**ОБЯЗАТЕЛЬНЫЕ ЗАДАНИЯ:**
- 1) Ответьте по отрывку на три вопроса:
(a) Кто защищал баррикаду на площади Бланш?
(b) Примерно в какое время пала баррикада на Пигале?
(c) Кто остановил версальцев на перекрестке в Круа-Руж?
- 2) Перепишите без изменений строки записей: с самого начала записей до строки с «uitstraling van jouw», включая обе границы.

**ИЗБРАННЫЙ ОТРЫВОК:**
В нескольких шагах от Монмартра ничего не знали о катастрофе. На площади Бланш, баррикада, защищавшаяся женщинами, сдерживала солдат Клиши в течение нескольких часов. Затем они двинулись против баррикады на Пигале, которая пала примерно в два часа дня. Ее командира провели перед командиром версальского батальона. – Кто ты? – спросил офицер. – Левек, масон, член ЦК. – Офицер разрядил в его лицо свой револьвер. Солдаты добили революционера.
На другом берегу Сены наше сопротивление было более успешно. С утра версальцам удалось занять Вавилонские казармы и Л’Аббе-о-Буа, но на перекрестке дорог в Круа-Руж их остановил Варлен. Перекресток выделялся в обороне Парижа. Все улицы, ведшие к нему, были основательно забаррикадированы, этот оплот обороны оставили только тогда, когда пожары и разрывы снарядов превратили его в руины. По берегам реки 67-ой, 135-й, 138-й батальоны упорно сопротивлялись при поддержке стрелков и добровольцев на улицах Л’Университе, Сен-Доминик, Сен-Жермен и де Греней. На улице Ренн и прилегающих бульварах версальцы обессилели. На улице Вавен, где держал оборону Лисбон, противник встретил сильное сопротивление. В течение двух дней этот аванпост сдерживал наступление со стороны Люксембурга.

**ВЫДЕРЖКИ ИЗ ЗАПИСЕЙ:**
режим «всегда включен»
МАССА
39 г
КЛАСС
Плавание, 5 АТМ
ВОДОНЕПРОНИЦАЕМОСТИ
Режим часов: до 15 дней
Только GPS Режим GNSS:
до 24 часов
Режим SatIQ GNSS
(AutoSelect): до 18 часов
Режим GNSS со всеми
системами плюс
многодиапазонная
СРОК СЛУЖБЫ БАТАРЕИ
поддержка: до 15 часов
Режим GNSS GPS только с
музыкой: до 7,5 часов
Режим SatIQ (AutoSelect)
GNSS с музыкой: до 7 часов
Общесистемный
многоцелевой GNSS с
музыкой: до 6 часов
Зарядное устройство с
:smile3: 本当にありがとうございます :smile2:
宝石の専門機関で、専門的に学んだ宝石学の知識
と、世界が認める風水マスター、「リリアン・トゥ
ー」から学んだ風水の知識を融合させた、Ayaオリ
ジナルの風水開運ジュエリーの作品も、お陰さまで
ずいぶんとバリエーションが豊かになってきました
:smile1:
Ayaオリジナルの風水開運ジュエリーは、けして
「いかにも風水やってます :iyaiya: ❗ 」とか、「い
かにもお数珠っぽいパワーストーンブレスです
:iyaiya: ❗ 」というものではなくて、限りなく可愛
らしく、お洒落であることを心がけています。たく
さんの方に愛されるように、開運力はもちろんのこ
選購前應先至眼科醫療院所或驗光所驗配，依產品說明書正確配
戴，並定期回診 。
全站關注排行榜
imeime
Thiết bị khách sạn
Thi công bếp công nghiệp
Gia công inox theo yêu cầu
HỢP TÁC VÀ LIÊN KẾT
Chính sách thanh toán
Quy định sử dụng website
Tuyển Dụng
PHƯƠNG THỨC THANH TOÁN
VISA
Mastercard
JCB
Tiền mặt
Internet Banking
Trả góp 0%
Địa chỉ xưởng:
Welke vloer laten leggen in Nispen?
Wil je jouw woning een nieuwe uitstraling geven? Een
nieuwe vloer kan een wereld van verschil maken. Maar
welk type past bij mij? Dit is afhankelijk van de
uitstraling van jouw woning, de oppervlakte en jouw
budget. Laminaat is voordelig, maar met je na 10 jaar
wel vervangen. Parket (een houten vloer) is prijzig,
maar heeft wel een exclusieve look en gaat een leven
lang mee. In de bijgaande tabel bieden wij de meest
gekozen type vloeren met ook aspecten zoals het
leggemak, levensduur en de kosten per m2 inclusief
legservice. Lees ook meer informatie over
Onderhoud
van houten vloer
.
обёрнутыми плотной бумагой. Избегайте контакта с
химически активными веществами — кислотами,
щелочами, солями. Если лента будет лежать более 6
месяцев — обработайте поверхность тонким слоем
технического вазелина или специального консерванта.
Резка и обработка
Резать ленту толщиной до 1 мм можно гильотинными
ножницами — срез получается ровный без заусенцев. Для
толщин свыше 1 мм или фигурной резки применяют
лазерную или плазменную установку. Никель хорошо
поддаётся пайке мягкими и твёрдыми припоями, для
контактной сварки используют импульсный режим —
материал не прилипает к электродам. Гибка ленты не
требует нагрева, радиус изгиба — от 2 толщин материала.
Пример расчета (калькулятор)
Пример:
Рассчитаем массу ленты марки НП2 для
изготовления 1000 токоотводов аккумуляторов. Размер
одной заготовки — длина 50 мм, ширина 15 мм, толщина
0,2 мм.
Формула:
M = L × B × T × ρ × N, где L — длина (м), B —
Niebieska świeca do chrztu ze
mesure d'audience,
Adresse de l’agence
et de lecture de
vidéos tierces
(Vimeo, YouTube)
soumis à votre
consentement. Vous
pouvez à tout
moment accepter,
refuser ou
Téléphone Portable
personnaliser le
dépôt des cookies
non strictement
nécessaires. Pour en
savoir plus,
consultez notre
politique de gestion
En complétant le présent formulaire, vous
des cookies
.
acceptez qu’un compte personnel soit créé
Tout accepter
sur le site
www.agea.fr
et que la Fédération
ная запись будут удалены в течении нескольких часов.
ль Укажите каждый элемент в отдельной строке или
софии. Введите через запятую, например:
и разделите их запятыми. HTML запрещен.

**ОТВЕТЫ ПО ПОРЯДКУ:**
- 1)
(a) Женщины.
(b) Примерно в два часа дня.
(c) Варлен.

- 2)
режим «всегда включен»
МАССА
39 г
КЛАСС
Плавание, 5 АТМ
ВОДОНЕПРОНИЦАЕМОСТИ
Режим часов: до 15 дней
Только GPS Режим GNSS:
до 24 часов
Режим SatIQ GNSS
(AutoSelect): до 18 часов
Режим GNSS со всеми
системами плюс
многодиапазонная
СРОК СЛУЖБЫ БАТАРЕИ
поддержка: до 15 часов
Режим GNSS GPS только с
музыкой: до 7,5 часов
Режим SatIQ (AutoSelect)
GNSS с музыкой: до 7 часов
Общесистемный
многоцелевой GNSS с
музыкой: до 6 часов
Зарядное устройство с
:smile3: 本当にありがとうございます :smile2:
宝石の専門機関で、専門的に学んだ宝石学の知識
と、世界が認める風水マスター、「リリアン・トゥ
ー」から学んだ風水の知識を融合させた、Ayaオリ
ジナルの風水開運ジュエリーの作品も、お陰さまで
ずいぶんとバリエーションが豊かになってきました
:smile1:
Ayaオリジナルの風水開運ジュエリーは、けして
「いかにも風水やってます :iyaiya: ❗ 」とか、「い
かにもお数珠っぽいパワーストーンブレスです
:iyaiya: ❗ 」というものではなくて、限りなく可愛
らしく、お洒落であることを心がけています。たく
さんの方に愛されるように、開運力はもちろんのこ
選購前應先至眼科醫療院所或驗光所驗配，依產品說明書正確配
戴，並定期回診 。
全站關注排行榜
imeime
Thiết bị khách sạn
Thi công bếp công nghiệp
Gia công inox theo yêu cầu
HỢP TÁC VÀ LIÊN KẾT
Chính sách thanh toán
Quy định sử dụng website
Tuyển Dụng
PHƯƠNG THỨC THANH TOÁN
VISA
Mastercard
JCB
Tiền mặt
Internet Banking
Trả góp 0%
Địa chỉ xưởng:
Welke vloer laten leggen in Nispen?
Wil je jouw woning een nieuwe uitstraling geven? Een
nieuwe vloer kan een wereld van verschil maken. Maar
welk type past bij mij? Dit is afhankelijk van de
uitstraling van jouw woning, de oppervlakte en jouw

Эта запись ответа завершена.